Charles Ellicott Commentary Mark 9:42-48

Charles Ellicott Commentary

Mark 9:42-48

1819–1905
Anglican
Charles Ellicott
Charles Ellicott

Charles Ellicott Commentary

Mark 9:42-48

1819–1905
Anglican
SCRIPTURE

"And whosoever shall cause one of these little ones that believe on me to stumble, it were better for him if a great millstone were hanged about his neck, and he were cast into the sea. And if thy hand cause thee to stumble, cut it off: it is good for thee to enter into life maimed, rather than having thy two hands to go into hell, into the unquenchable fire. [where their worm dieth not, and the fire is not quenched.] And if thy foot cause thee to stumble, cut it off: it is good for thee to enter into life halt, rather than having thy two feet to be cast into hell. [where their worm dieth not, and the fire is not quenched.] And if thine eye cause thee to stumble, cast it out: it is good for thee to enter into the kingdom of God with one eye, rather than having two eyes to be cast into hell; where their worm dieth not, and the fire is not quenched." — Mark 9:42-48 (ASV)

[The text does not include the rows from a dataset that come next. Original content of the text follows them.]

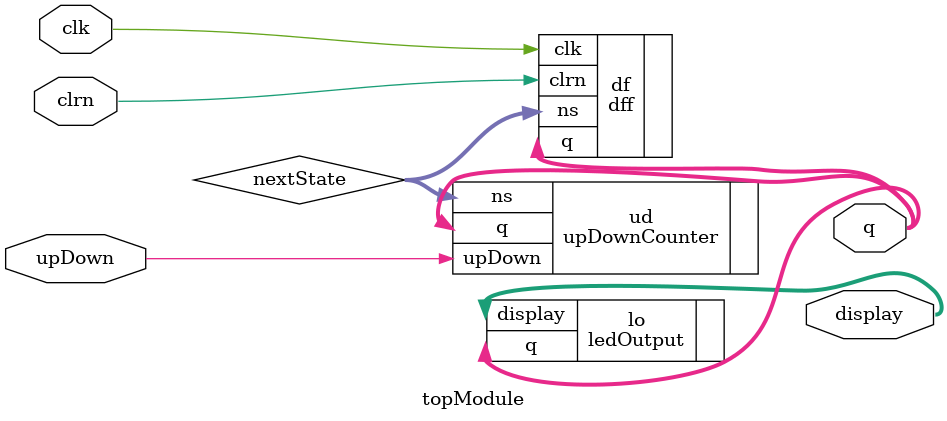
<source format=v>
`timescale 1ns / 1ps


module topModule(
    clk,
    clrn,
    upDown,
    q,
    display
     );
input clrn,upDown,clk;
output [2:0] q;
output [6:0] display;


wire [2:0] nextState;
//wire [2:0] currentState;


dff df(.ns(nextState),.clk(clk), .clrn(clrn), .q(q) );
ledOutput lo(.q(q), .display(display));
upDownCounter ud(.ns(nextState), .q(q), .upDown(upDown));


endmodule


</source>
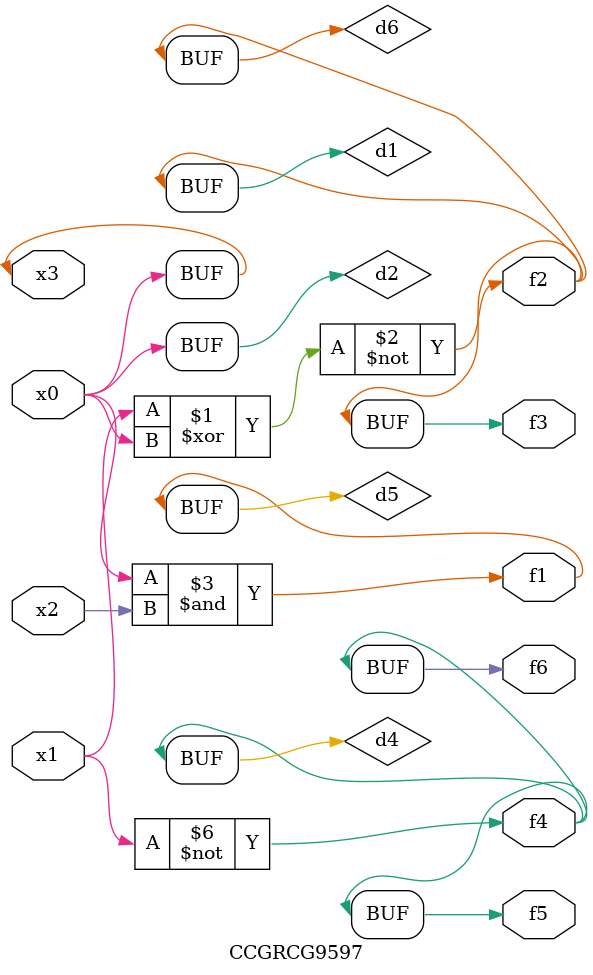
<source format=v>
module CCGRCG9597(
	input x0, x1, x2, x3,
	output f1, f2, f3, f4, f5, f6
);

	wire d1, d2, d3, d4, d5, d6;

	xnor (d1, x1, x3);
	buf (d2, x0, x3);
	nand (d3, x0, x2);
	not (d4, x1);
	nand (d5, d3);
	or (d6, d1);
	assign f1 = d5;
	assign f2 = d6;
	assign f3 = d6;
	assign f4 = d4;
	assign f5 = d4;
	assign f6 = d4;
endmodule

</source>
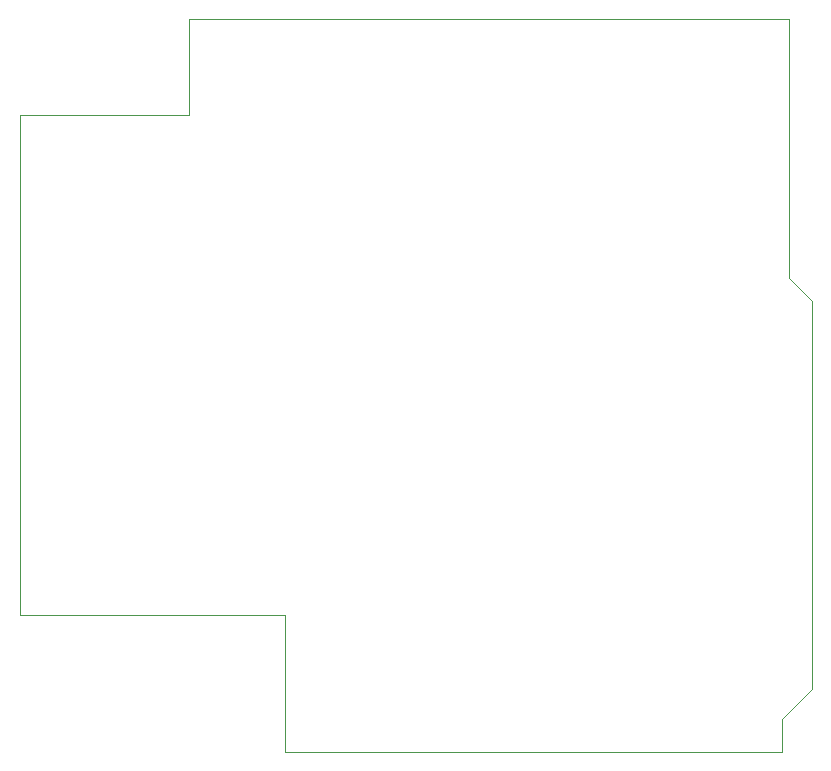
<source format=gbr>
%TF.GenerationSoftware,KiCad,Pcbnew,(5.1.10)-1*%
%TF.CreationDate,2021-06-07T20:05:56+02:00*%
%TF.ProjectId,AirFlow,41697246-6c6f-4772-9e6b-696361645f70,rev?*%
%TF.SameCoordinates,Original*%
%TF.FileFunction,Profile,NP*%
%FSLAX46Y46*%
G04 Gerber Fmt 4.6, Leading zero omitted, Abs format (unit mm)*
G04 Created by KiCad (PCBNEW (5.1.10)-1) date 2021-06-07 20:05:56*
%MOMM*%
%LPD*%
G01*
G04 APERTURE LIST*
%TA.AperFunction,Profile*%
%ADD10C,0.050000*%
%TD*%
G04 APERTURE END LIST*
D10*
X118821200Y-121259600D02*
X118821200Y-132892800D01*
X96418400Y-121259600D02*
X118821200Y-121259600D01*
X96418400Y-121259600D02*
X96418400Y-78892400D01*
X160883600Y-132892800D02*
X118821200Y-132892800D01*
X160883600Y-130098800D02*
X160883600Y-132892800D01*
X163423600Y-127508000D02*
X160883600Y-130098800D01*
X163423600Y-94691200D02*
X163423600Y-127508000D01*
X161493200Y-92710000D02*
X163423600Y-94691200D01*
X161493200Y-70764400D02*
X161493200Y-92710000D01*
X110744000Y-70764400D02*
X161493200Y-70764400D01*
X110744000Y-78892400D02*
X110744000Y-70764400D01*
X96418400Y-78892400D02*
X110744000Y-78892400D01*
M02*

</source>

Whosoever shall offend. See Notes on Matthew 18:6-9. The verbal, or nearly verbal, reproduction of these verses indicates the impression that they had made on the disciples. It may be noted, however, that St. Mark omits the Woe unto the world because of offences . . ., which we find in St. Matthew, and that the emphatic thrice-repeated words, Where their worm dieth not, and the fire is not quenched, are found only in St. Mark. It should be noted, however, that in Mark 9:43; Mark 9:45 the words into the fire that never shall be quenched are omitted in some of the best MSS., and that the same MSS., and others, omit both Mark 9:44; Mark 9:46, leaving Mark 9:48 to stand as the only description of Gehenna.

Into hell. Better, Gehenna, to distinguish it from the other word “Hades,” also translated “Hell.” (See Notes on Matthew 5:22.)

Where their worm dieth not. The words are taken almost literatim from the closing verse of Isaiah (Isaiah 66:24), where they appear as part of the description of the triumph of Jehovah. The true worshippers should serve in His Temple continually, and they should go forth and see the carcasses of the transgressors, for their worm shall not die, neither shall their fire be quenched, and they shall be an abhorrence to all flesh. The scenery is, like that of Isaiah 63:1-6, drawn from the slaughter of earthly battles, and the prophet exults in vision over the putrid carcasses and the blazing fires that consume them, and thinks of that scene as perpetuated throughout eternity.

The imagery was thus already familiar, and it coalesced naturally with the ideas of Gehenna. Possibly the valley of Hinnom, as the great cloaca of Jerusalem, receiving its solid as well as its fluid sewage, with putrid offal and blazing fires consuming them, had become in this way a visible type of the unseen Gehenna; but the authorities are hardly definite enough to warrant the positive statement that it presented such a scene.

The interpretation of the symbols (for a literal acceptance of the words is obviously out of the question) is not far to seek. Almost all Christian thinkers have seen in the gnawing worm the anguish of an endless remorse, the memory of past sins. Fire retains its usual force as the expression of the righteousness of God (Hebrews 12:29) manifesting itself to the consciousness of the sinner in all its awfulness, purifying where there is any desire, and therefore capacity, for purification, but never altering its essential character, even as the fire never can be quenched. The words distinctly declare this, as the law of righteous retribution. They do not absolutely exclude the thought that the fire may consume or destroy what it cannot purify; still less do they affirm that it will.